Second, I know and have met many people in my life. Way too many to count. But the best guys I have ever met and have been around are all the basketball people-training guys from Sussex and Rumson - there is no question about that.

I just went home for three weeks and saw most of them and I am in awe at how wonderful most of them have done with their kids, families, wives etc. and how they have all grown to be great people in their respective communities.

It is all very obvious to me, and I think with them also, that this intense athletic process we all participated in connected us all in a very special way for the rest of our lives. I am so glad through all the superstar BS, I never once forgot where it all started.

It’s funny when that superstar stuff got to be a little too much, my guys always had their unique ways of keeping my feet on the ground. I just laugh even now writing this when I remember those guys from back then: Big Gary, Jim Jim, E, Paiva, Mr. Platukis, the Stick, Puddy, Joey, Dools. The best of the best.

Finally, I really don’t like flying anymore so I just drive home from Florida. Here is the rewards from all that work. Mr. and Mrs. Platukis moved to North Carolina 10 years ago. I drive to New Jersey, stop off for three or four days at the Platukises in North Carolina, then I head to New Jersey.

Then, of course, I stay at the Virtues when I am there. I spend two weeks seeing all the boys in Sussex and Rumson and helping, hanging out and running around with Mr. Virtue. I head back to North Carolina for a few days with Mr. and Mrs. Platukis and their family again to close out my trip before I head home.

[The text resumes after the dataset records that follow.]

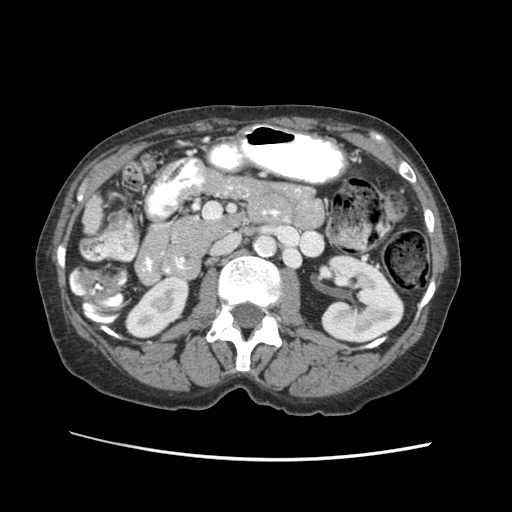
Contrast-enhanced abdominal CT (liver protocol), one axial slice. Position 7 of 63 along the scan axis. 120 kVp. Soft-tissue window (W 400 / L 40 HU). 512 × 512 image matrix. Case-level facts recorded for this patient, not image findings: diagnosis: hepatocellular carcinoma (patient treated with transarterial chemoembolisation; whether this scan precedes or follows treatment is not stated here); TNM stage (as recorded): Stage-I; Child-Pugh class: B; tumour nodularity: uninodular.
Annotated regions visible in this slice (semi-automatic segmentation, software-assisted and operator-edited):
- liver parenchyma outside the tumour (the mass and vessels are separate outlines, so this box may not span the whole liver): box from (x=84, y=192) to (x=106, y=248) px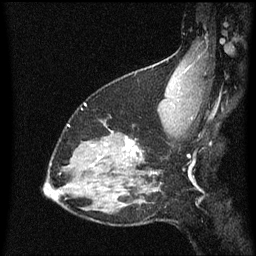
Breast MRI (dynamic contrast-enhanced), one sagittal slice; slice 46 of 60 in the series (ordered by position); dynamic contrast-enhanced series, image 2 of 3 at this slice position (ordered by acquisition); 1.5 T; TE 4.2 ms, TR 8.4 ms; 256 × 256 image matrix, field of view 200 × 200 mm. Female patient, age 38 years. Case-level facts recorded for this patient, not image findings: setting: breast cancer imaged before/during neoadjuvant chemotherapy; receptor status: HR-positive, HER2-negative.
Annotated regions visible in this slice (semi-automatically segmented with operator editing):
- analysis volume of interest (the breast-tissue region the enhancement analysis was run in; not a lesion): bounding box (x1, y1, x2, y2) in pixels: (122, 134, 145, 163)
- tumour enhancement mask (voxels above the 70 % enhancement threshold inside the analysis volume of interest): (125, 136, 143, 157)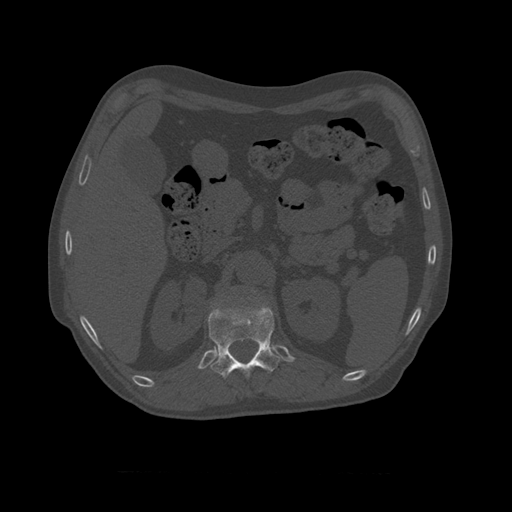
CT including the spine, one axial slice. Slice 377 of 450 in the series (ordered by position). 120 kVp. Bone window (W 1800 / L 400 HU). 512 × 512 image matrix, field of view 405 × 405 mm. Patient age 75 years. From the clinical record (not read from this slice): primary cancer: prostate.
Outlined on this slice (semi-automatically segmented with operator editing):
- L1 vertebra: box from (x=253, y=291) to (x=256, y=293) px
- T11 vertebra: (x=207, y=300)–(x=280, y=379)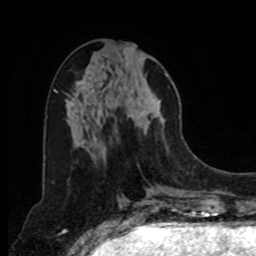
Breast MRI, one axial slice; slice 33 of 80 in the series (ordered by position); cropped to one breast; dynamic contrast-enhanced series, time point 2 of 8 at this slice position (early post-contrast); 1.5 T; TE 4.2 ms, TR 7 ms; 256 × 256 image matrix. Female patient.
Annotated regions visible in this slice (semi-automatically segmented with operator editing):
- enhancing-tissue mask used for the functional tumour volume (all voxels passing the contrast-enhancement thresholds inside the analysis volume; usually the tumour): bounding box <121,47,168,140> (left, top, right, bottom; pixels)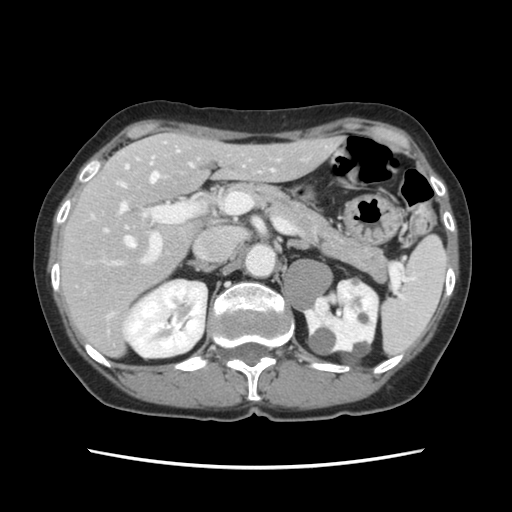
Contrast-enhanced abdominal CT, one axial slice. Slice 74 of 120 in the series (ordered by position). Intravenous contrast given. Soft-tissue window (W 400 / L 40 HU). 2.5 mm slice thickness. 512 × 512 image matrix, field of view 330 × 330 mm. Case-level facts recorded for this patient, not image findings: patient: female, age 48 years at operation; diagnosis: colorectal cancer liver metastases, imaged before liver resection; multiple liver metastases: no; largest metastasis: 2.5 cm; chemotherapy before resection: yes.
Annotated regions visible in this slice (outlined manually by an expert reader):
- hepatic veins: bounding box (x1, y1, x2, y2) in pixels: (105, 151, 178, 247)
- liver: (61, 133, 338, 355)
- planned liver remnant (the part of the liver to remain after resection): (91, 133, 339, 282)
- portal vein (with intrahepatic branches): (110, 142, 232, 317)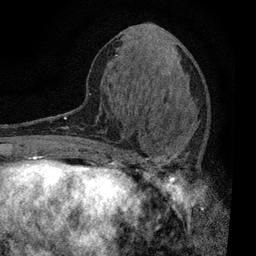
Breast MRI, one axial slice; position 29 of 80 along the scan axis; cropped to one breast; dynamic contrast-enhanced series, time point 2 of 7 at this slice position (early post-contrast); 3 T; TE 2.2 ms, TR 5.5 ms; 2 mm slice thickness; 256 × 256 image matrix, field of view 150 × 150 mm. Female patient.
Structures marked on this image (semi-automatic segmentation, software-assisted and operator-edited):
- enhancing-tissue mask used for the functional tumour volume (all voxels passing the contrast-enhancement thresholds inside the analysis volume; usually the tumour): bounding box (x1, y1, x2, y2) in pixels: (109, 113, 193, 196)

Who could ever have imagined some 13-year-old Italian kid from New York City with a two-hand jump shot at that time would be groomed perfectly from the start at some little country high school with two great coaches and meeting all the right people along the way to develop and get an actual real shot at the NBA.

No one from our county ever even came close to doing something like that before me and my guys showed up. On top of that, to also be basically adopted by my two high school coaches and their families almost right from the beginning to this very day besides. How fortunate is that? That’s incredible how that all worked out.

In closing, I remember for eight years or so between 1974 and 1982, my mom and dad would go food shopping every Saturday at ShopRite in Franklin. Food shopping in those days at our house was a six- to eight-hour event. They would leave in the mid-morning on Saturdays about 9:30 to 10 a.m. and get back for dinnertime about 4 to 5 p.m.

My dad would sit in front of the ShopRite on the bench past all the registers, and all his boys would just drop by and sit down to get caught up on the basketball career and he loved telling all the game stories.

My mom would be stuck in aisles for hours running into all her friends (mostly their wives) telling the same basketball stories. They attended all my games in high school and college home and East Coast games. Plus, they absolutely loved all the guys I played with and against. They especially fell in love with Mr. Virtue and Mr. Platukis for influencing me early on and keeping me out of trouble and on the basketball court.

Although this NBA thing at the end turned out to be a real big disappointment for our family, I think they would be very happy to know this basketball journey has gone full circle and that I still have the same strong personal connections with all the same people they knew and loved from Sussex and Rumson.

If someone were to ask me right now, would I give everything up I have from basketball at this time in 2023, if I could just go back in time and be smart enough and agree to accept the No. 23 pick in the draft to the Celtics? Would I take a do-over?

Not a chance at this point. Even if it meant we still have to let Gene Gene the Hacking Machine, Chris the Cat, Harry the Hat who still can’t count to this day and the Snake back in the games again. That’s all.